The only casualties for the day were one ceramic platter and 46 CD cases, but who’s counting. The so-called “packing tape” that I bought turned out to be as sticky as a Post-It note. You’d seal up your box and come back later to find it clinging on with only a breath of grip. It was like bark peeling from a tree come… tree peeling season, or whatever it’s called when bark starts to peel. I bought replacement tape, but must have missed re-taping the box with all my CDs. The removalist guy decided to upend the box to get it on the trolley, and… whoops. Over the years I’ve built up quite a large collection of spare cases for occasions such as this when new cases are needed. When packing to move, however, you’re reminded of how much junk you own and so look for any excuse to hurl as much as you can into the bin. As I generally take good care of my CDs, my large collection of emergency cases had done nothing but collect dust on top of a bookshelf for years and years, so they were looked upon with little mercy. I actually remember thinking, “Seriously, when am I going to need this many CD cases?”

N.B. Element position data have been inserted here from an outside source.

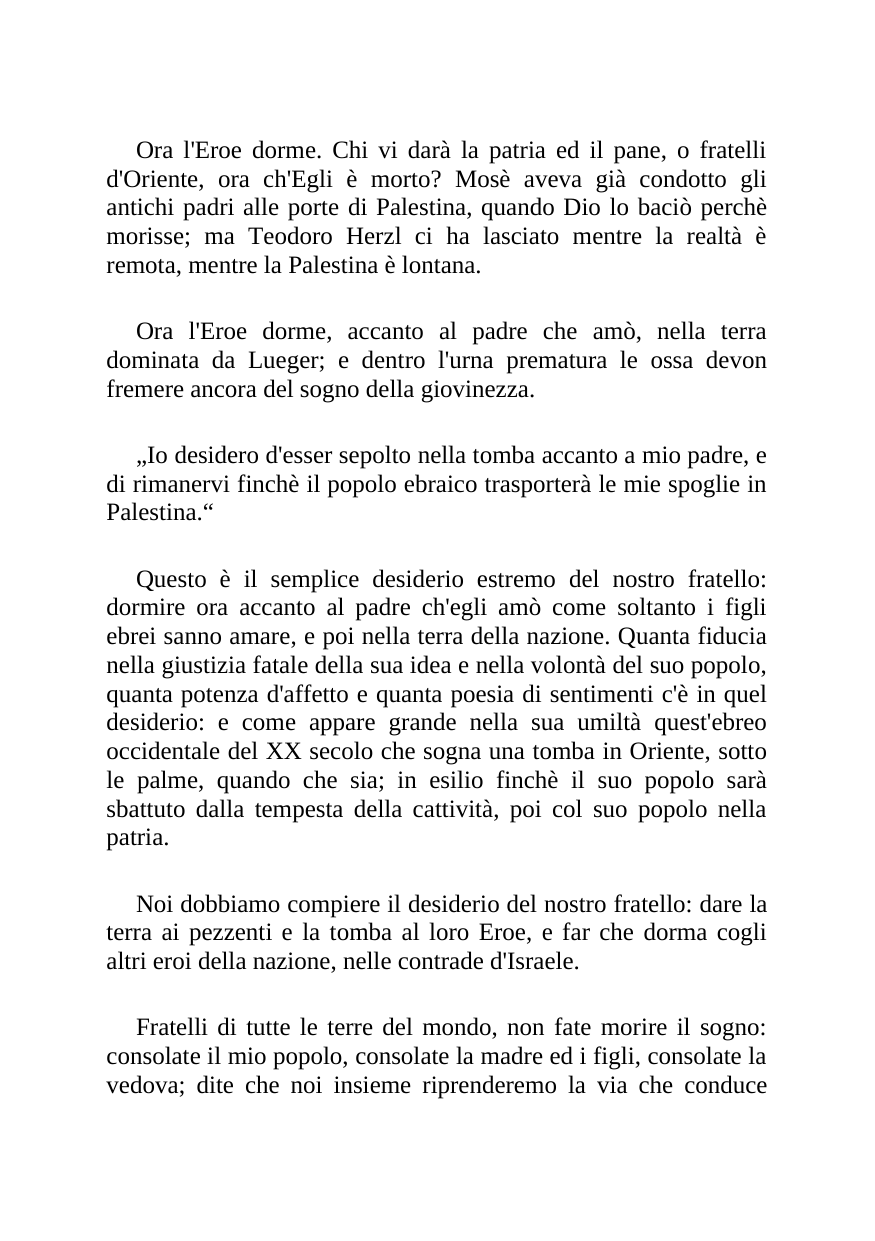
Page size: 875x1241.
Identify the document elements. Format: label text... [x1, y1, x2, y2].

text Noi dobbiamo compiere il desiderio del nostro fratello: dare la terra ai pezzenti e la tomba al loro Eroe, e far che dorma cogli altri eroi della nazione, nelle contrade d'Israele. [106, 889, 768, 975]
text Fratelli di tutte le terre del mondo, non fate morire il sogno: consolate il mio popolo, consolate la madre ed i figli, consolate la vedova; dite che noi insieme riprenderemo la via che conduce [106, 1012, 768, 1099]
text Questo è il semplice desiderio estremo del nostro fratello: dormire ora accanto al padre ch'egli amò come soltanto i figli ebrei sanno amare, e poi nella terra della nazione. Quanta fiducia nella giustizia fatale della sua idea e nella volontà del suo popolo, quanta potenza d'affetto e quanta poesia di sentimenti c'è in quel desiderio: e come appare grande nella sua umiltà quest'ebreo occidentale del XX secolo che sogna una tomba in Oriente, sotto le palme, quando che sia; in esilio finchè il suo popolo sarà sbattuto dalla tempesta della cattività, poi col suo popolo nella patria. [106, 564, 768, 851]
text „Io desidero d'esser sepolto nella tomba accanto a mio padre, e di rimanervi finchè il popolo ebraico trasporterà le mie spoglie in Palestina.“ [106, 440, 768, 526]
text Ora l'Eroe dorme. Chi vi darà la patria ed il pane, o fratelli d'Oriente, ora ch'Egli è morto? Mosè aveva già condotto gli antichi padri alle porte di Palestina, quando Dio lo baciò perchè morisse; ma Teodoro Herzl ci ha lasciato mentre la realtà è remota, mentre la Palestina è lontana. [106, 135, 768, 279]
text Ora l'Eroe dorme, accanto al padre che amò, nella terra dominata da Lueger; e dentro l'urna prematura le ossa devon fremere ancora del sogno della giovinezza. [106, 316, 768, 402]
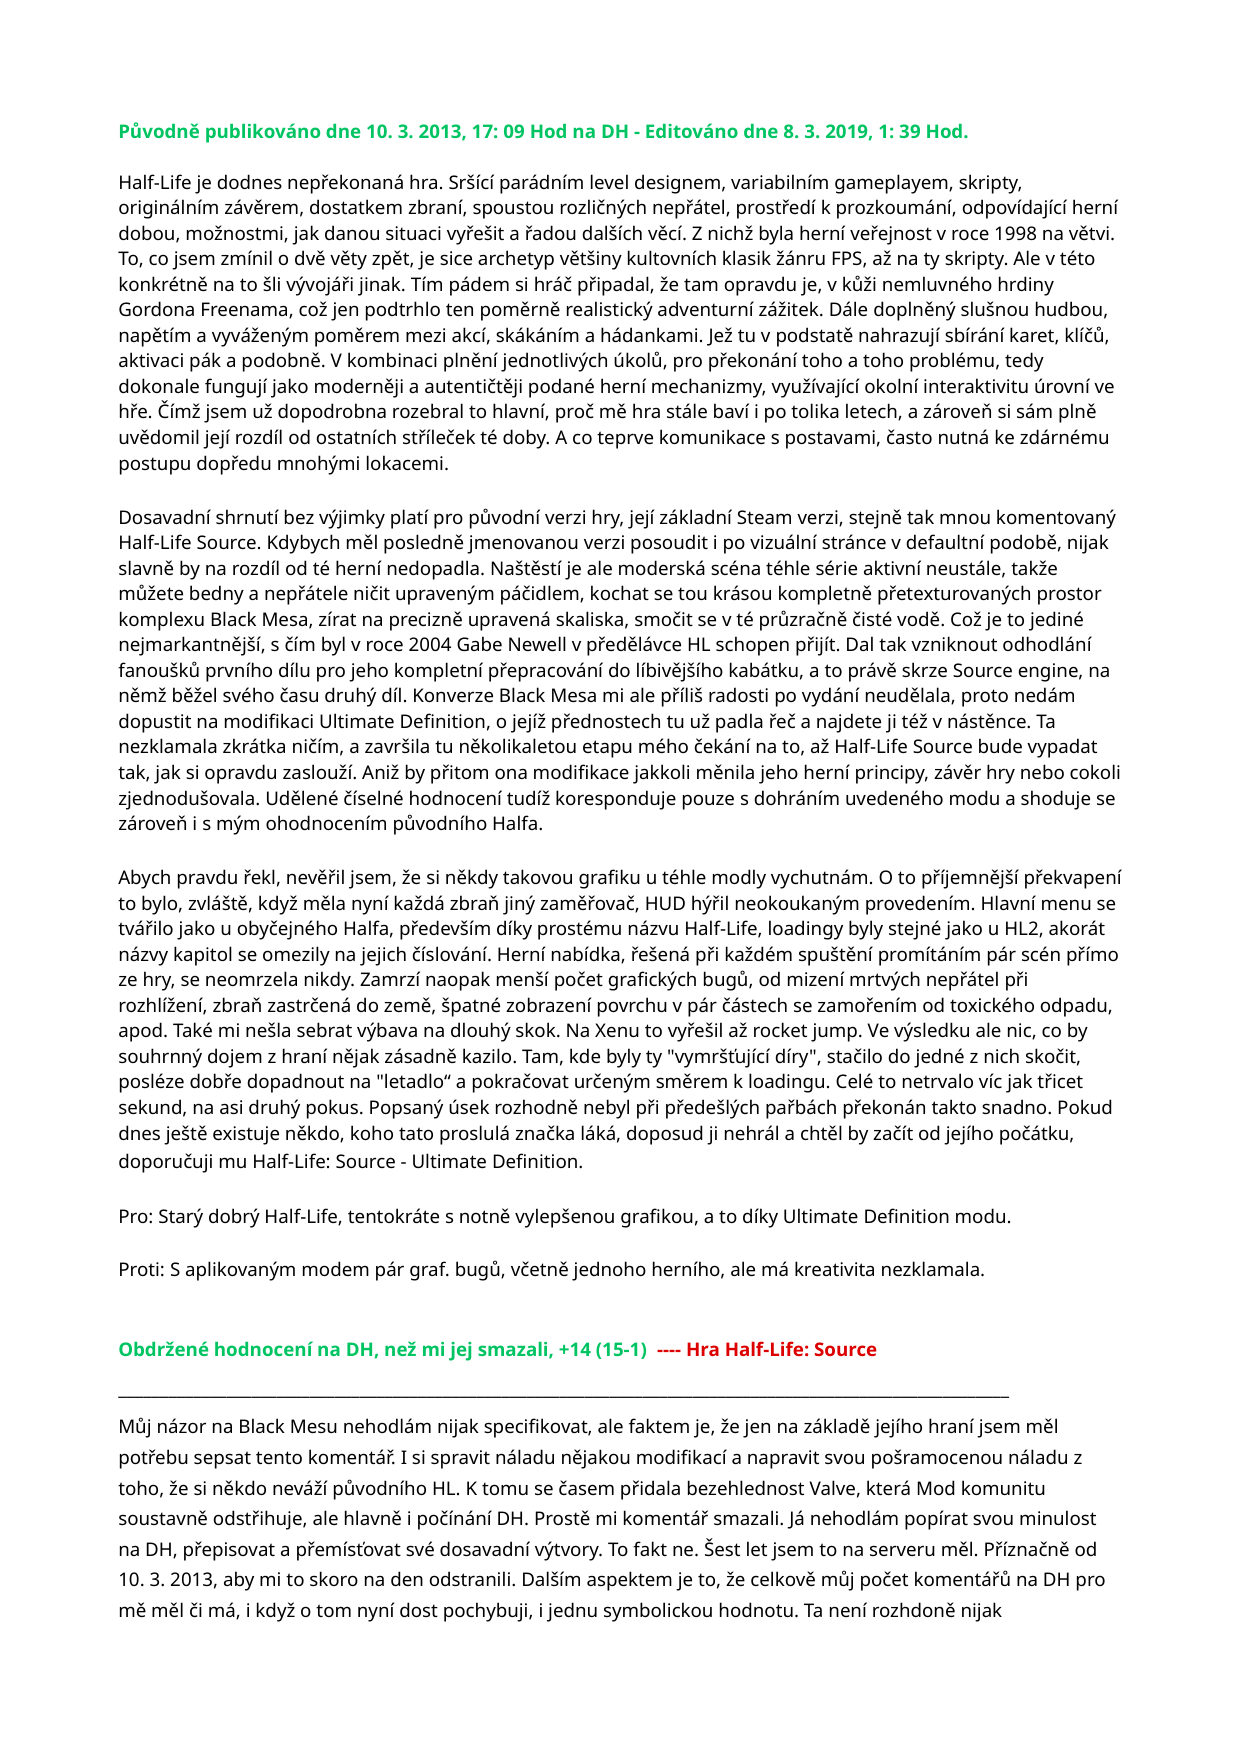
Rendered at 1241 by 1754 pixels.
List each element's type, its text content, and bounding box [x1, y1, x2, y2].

The whole situation recalled to mind one of my favourite words from Douglas Adams and John Lloyd's, The Meaning of Liff.
NOTTAGE (n.) Nottage is the collective name for things which you find a use for immediately after you’ve thrown them away. For instance, your greenhouse has been cluttered up for years with a huge piece of cardboard and great fronds of gardening string. You at last decide to clear all this stuff out, and you burn it. Within twenty-four hours you will urgently need to wrap a large parcel, and suddenly remember that luckily in your greenhouse there is some cardb...
Anyway, moving’s weird. You wake up in the morning in one place, and then go to sleep in another. That’s not so uncommon, I guess, you do that when you go on holiday, but moving is like going on holiday and taking ALL your earthly belongings with you. Which actually sounds pretty good to me. I hate leaving my books at home when I go away, and I hate having to try to anticipate what I’ll need. You never know quite when Fowler’s Guide to English Usage is going to come in handy, but if I take that, it’s The Columbia Encyclopaedia I need, but if I take that… Oh look, I survive, and at least I’m not starving to death or being eaten by vultures, but all I’m saying is my life’d be a spot easier if I could have all my books on my Palm, please.

Ok, anyway, so in the space of a few hours I’ve gone from living in one place, to living in another that, up until a few months ago, I’d never been to in my life. First impressions are good! The street’s nice, the local shops are close, many and varied, the train station’s also close and the commute to work takes only a few minutes longer than it did from Richmond! And I believe there’s even a 7-Eleven within walking distance, although it could be a fair walk, I couldn’t judge the scale in the Melway. Investigation will be required.

Tuesday, December 13, 2005

Connex Pronounces ‘Reservoir’ Issue Settled.

In the Blue Corner, it’s the contender you love to hate, weighing in at 120 pounds of total pretentiousness and upper-class snobbery, it’s the delicate, puffed-up, featherweight, Reser-VWAH!

Boo! Hiss!

And in the Red Corner, it’s The Champ, weighing in at a hulking 250 pounds, it’s the mass of the masses, the down to earth, salt of the earth, Reser-VOR!

Yay! Woooooo!

But what’s this? Stepping into the ring, it’s a new contender, and it’s a woman! She’s sponsored by Connex, she’s smooth, confident, professional and focus-group approved, it’s the striking middleweight… Reser-VWOR!


Reser-VWOR? Coming home on the train last night, I thought I’d hear what the disembodied Connex “Next Station” woman had to say on the issue of how to pronounce ‘Reservoir’. I thought she could easily go one way or the other, but never expected her to go bang up the middle, forging this new, hybrid, son of a motherless goat.

I’m not sure about ‘VWOR’. Maybe it is the best of both worlds: a cultural adaptation that retains the spirit of the original; but it sounds a lot like “Phwoar” to me, and brings to mind Rik from The Young Ones, secretly reading his Cosmo magazine behind the locked door of his bedroom.

I don’t know. It’s too hard to make a decision. Maybe I’ll just have to stick with ‘Rezimate’?